To evaluate whether use of a different isoform quantification tool would affect results, we compared results of TCF4 base-level expression (shown in Fig. 2b), MAPS (Fig. 3c) and comparison of the number of variants filtered in haploinsufficient developmental disease genes in ClinVar vs gnomAD (Fig. 4a) using RSEM quantifications used in this study with quantifications using salmon v.0.1217. Due to the intractability of re-quantifying the entire GTEx dataset, we downloaded and requantified 151 GTEx brain cortex CRAM files from the V7 dataset. We first converted CRAMs to fastq files using Picard 2.18.20 and ran salmon with the ‘salmon quant –i index -fastq1 – fastq2 –minAssignedFrag1 –validateMappings’ command. The index was created with the ‘salmon index –t transcript.fa –type quasi –k 31’ command using the GENCODE v19 protein-coding and lncRNA transcripts FASTA files.
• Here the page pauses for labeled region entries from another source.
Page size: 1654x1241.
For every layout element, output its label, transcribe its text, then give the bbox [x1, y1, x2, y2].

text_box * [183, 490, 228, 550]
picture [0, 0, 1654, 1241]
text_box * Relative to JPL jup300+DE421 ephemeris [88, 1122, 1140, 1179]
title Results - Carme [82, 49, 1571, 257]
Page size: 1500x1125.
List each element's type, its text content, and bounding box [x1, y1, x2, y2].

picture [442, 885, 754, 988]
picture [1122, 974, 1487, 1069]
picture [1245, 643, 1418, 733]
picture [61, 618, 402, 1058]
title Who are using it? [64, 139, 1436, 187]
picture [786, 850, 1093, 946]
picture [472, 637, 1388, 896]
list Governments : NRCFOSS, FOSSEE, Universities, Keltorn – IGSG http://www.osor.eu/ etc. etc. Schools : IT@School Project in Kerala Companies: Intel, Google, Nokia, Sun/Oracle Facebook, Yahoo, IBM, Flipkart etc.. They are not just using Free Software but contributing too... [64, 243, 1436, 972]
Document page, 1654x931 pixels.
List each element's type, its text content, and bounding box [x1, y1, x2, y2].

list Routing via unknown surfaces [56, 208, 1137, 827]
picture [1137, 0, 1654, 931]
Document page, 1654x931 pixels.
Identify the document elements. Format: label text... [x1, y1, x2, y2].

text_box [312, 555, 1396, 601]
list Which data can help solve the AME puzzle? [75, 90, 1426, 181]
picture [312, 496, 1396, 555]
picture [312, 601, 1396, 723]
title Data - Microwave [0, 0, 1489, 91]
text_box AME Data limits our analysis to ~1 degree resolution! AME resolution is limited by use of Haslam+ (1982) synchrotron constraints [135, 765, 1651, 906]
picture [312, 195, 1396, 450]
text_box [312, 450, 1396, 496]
The existing GTEx RSEM isoform quantifications were filtered to the same GTEx brain cortex samples. For the analyses to remain consistent with the remainder of the manuscript, we calculated the maximum brain cortex pext score for all variants across all protein-coding genes for both the RSEM and salmon quantifications, and removed any gene in which the maximum pext score was below 0.2. This resulted in filtering 325 genes from the salmon quantification of the brain cortex samples and 691 genes from the RSEM quantification, corresponding to 3.4 and 1.6% of quantified genes, respectively. We filtered these genes in both the MAPs and gene list comparison analysis seen in Supplementary Fig. 11. The WDL script for the quantification pipeline is available at: gs://gnomad-public/papers/2019-tx-annotation/results/salmon_rsem/salmon.wdl and the commands to obtain results for each individual analysis in the tx-annotation Github repository under /analyses/rsem_salmon/.

Transcript expression aware annotation with fetal isoform expression dataset

Although our analyses were based on transcript expression aware annotation from the GTEx v7 dataset, we provide necessary files for pext annotation with the Human Brain Development Resource (HBDR) fetal brain dataset49 in gs://gnomad-public/papers/2019-tx-annotation/data/HBDR_fetal_RNaseq. HBDR includes 558 samples from varying brain subregions across developmental time points. We downloaded HDBR sample fastq files from European Nucleotide Archive (study accession PRJEB14594) and obtained RSEM isoform quantification on HBDR fastqs using the GTEx v7 quantification pipeline, publicly available at https://github.com/broadinstitute/gtex-pipeline/) which briefly involves two-pass alignment with STAR v2.4.2a50 and isoform quantification with RSEM v1.2.22. Here, we also removed genes where the average pext across HBDR was below 0.2, resulting in the removal of 712 genes (3.5% of all analysed genes). The dataset was also used for the analysis of baselevel expression values in SCN2A shown in Supplementary Fig. 7d.

Reporting summary

Further information on research design is available in the Nature Research Reporting Summary linked to this paper.